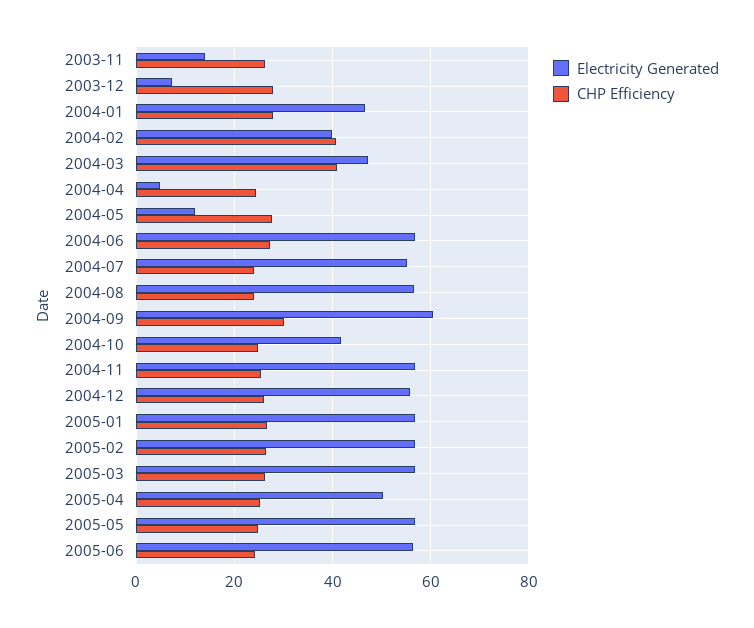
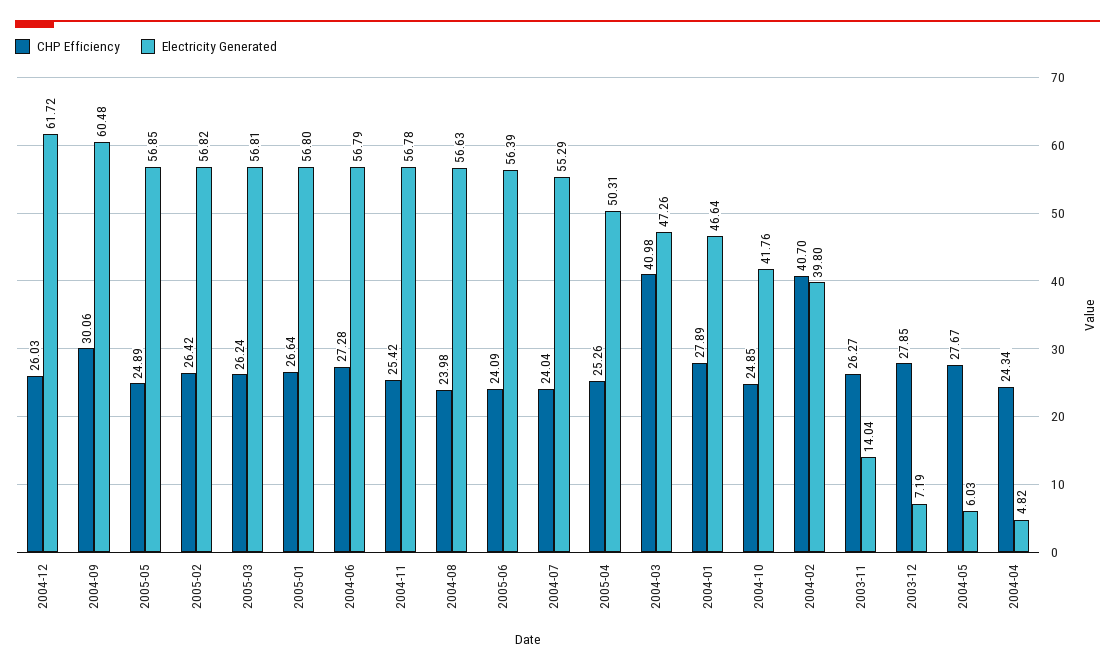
Electricity Generated, 2004-05: 12 -> 6.03
Electricity Generated, 2004-12: 56 -> 61.72

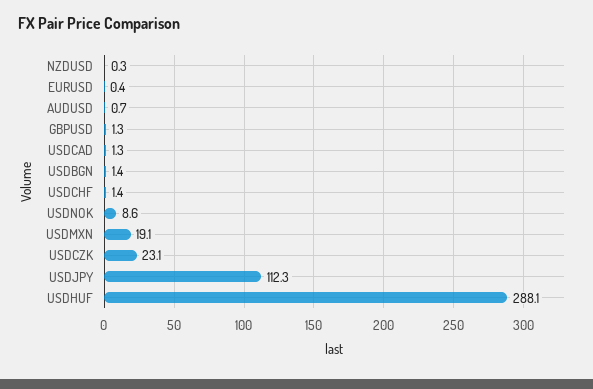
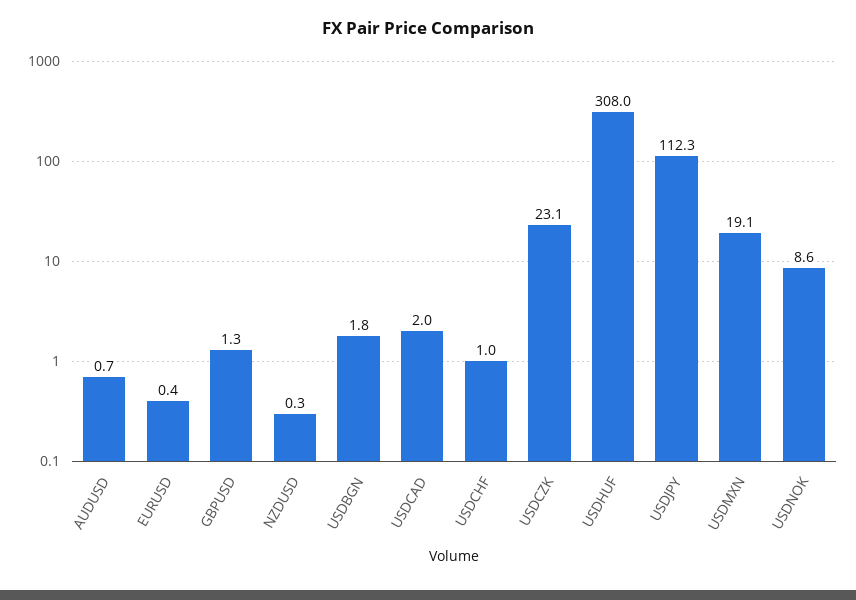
USDCAD: 1.3 -> 2
USDBGN: 1.4 -> 1.8
USDCHF: 1.4 -> 1
USDHUF: 288.1 -> 308

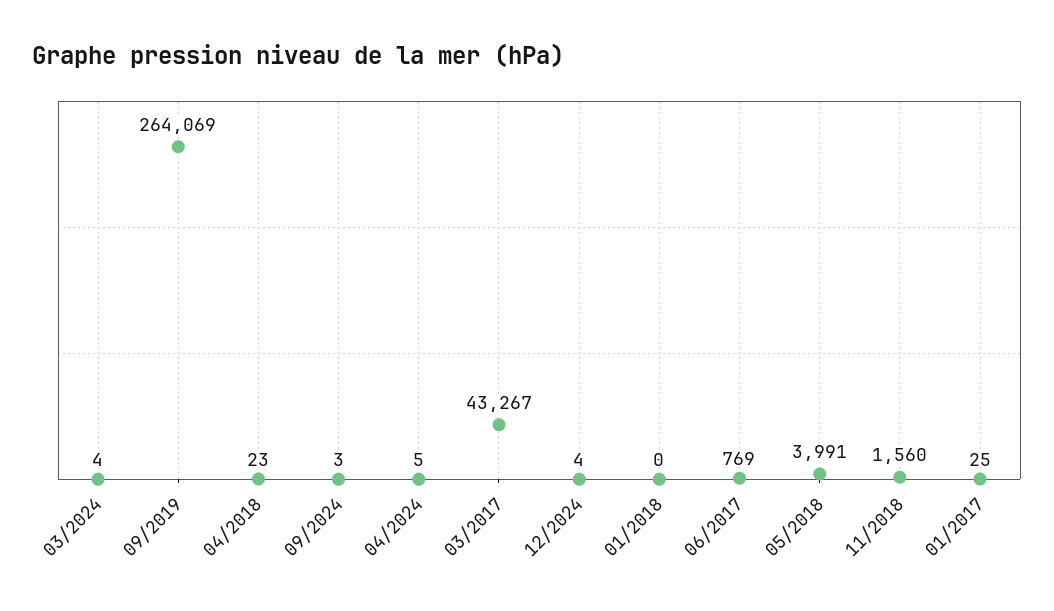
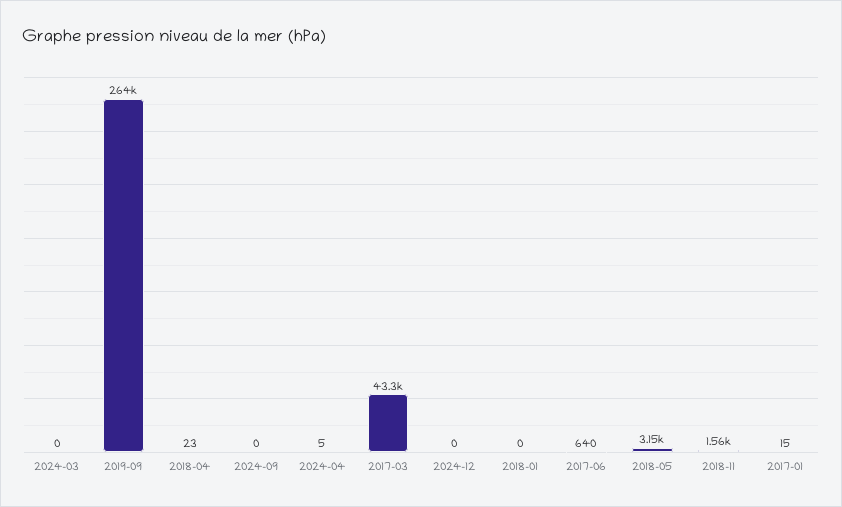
03/2024: 4 -> 0
09/2024: 3 -> 0
12/2024: 4 -> 0
06/2017: 769 -> 640
05/2018: 3991 -> 3150
01/2017: 25 -> 15

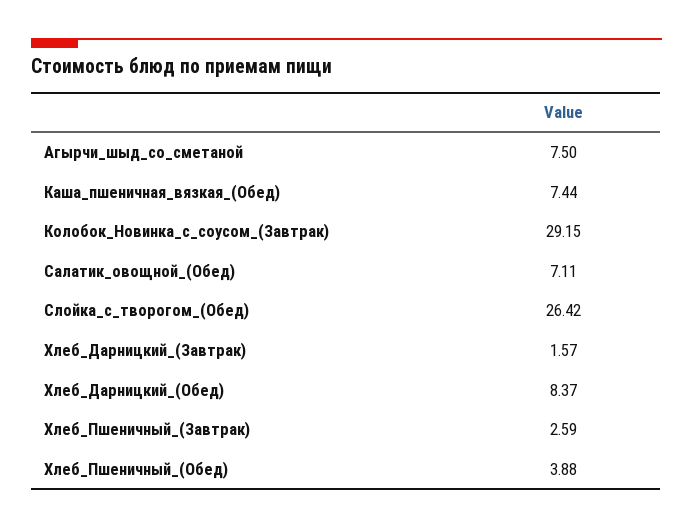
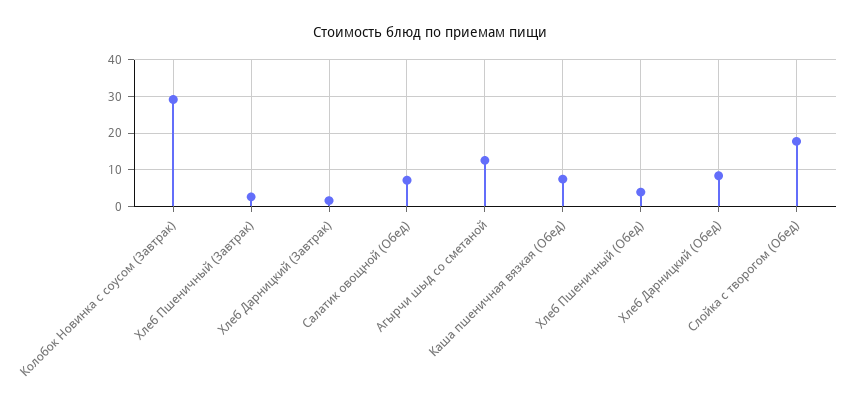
Агырчи_шыд_со_сметаной: 7.5 -> 12
Слойка_с_творогом_(Обед): 26.42 -> 18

What you will do:
Reproduce only the lines between the line containing "Агырчи_шыд_со_сметаной: 7.5 -> 12" and the last line of the records, those two lines included, exactly.

Expected answer:
Агырчи_шыд_со_сметаной: 7.5 -> 12
Слойка_с_творогом_(Обед): 26.42 -> 18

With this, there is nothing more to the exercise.